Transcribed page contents

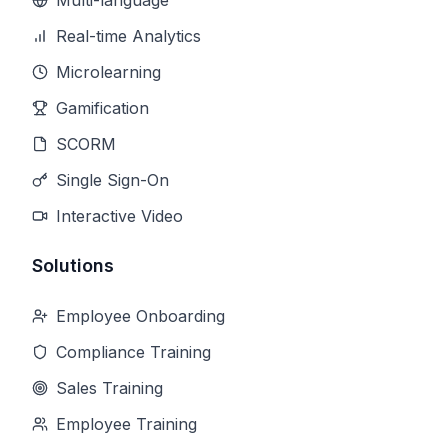
Multi-language
Real-time Analytics
Microlearning
Gamification
SCORM
Single Sign-On
Interactive Video
Solutions
Employee Onboarding
Compliance Training
Sales Training
Employee Training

## Your goal
All the data above is to be transcribed exactly, with no pictures included.

## Answer section
Multi-language
Real-time Analytics
Microlearning
Gamification
SCORM
Single Sign-On
Interactive Video
Solutions
Employee Onboarding
Compliance Training
Sales Training
Employee Training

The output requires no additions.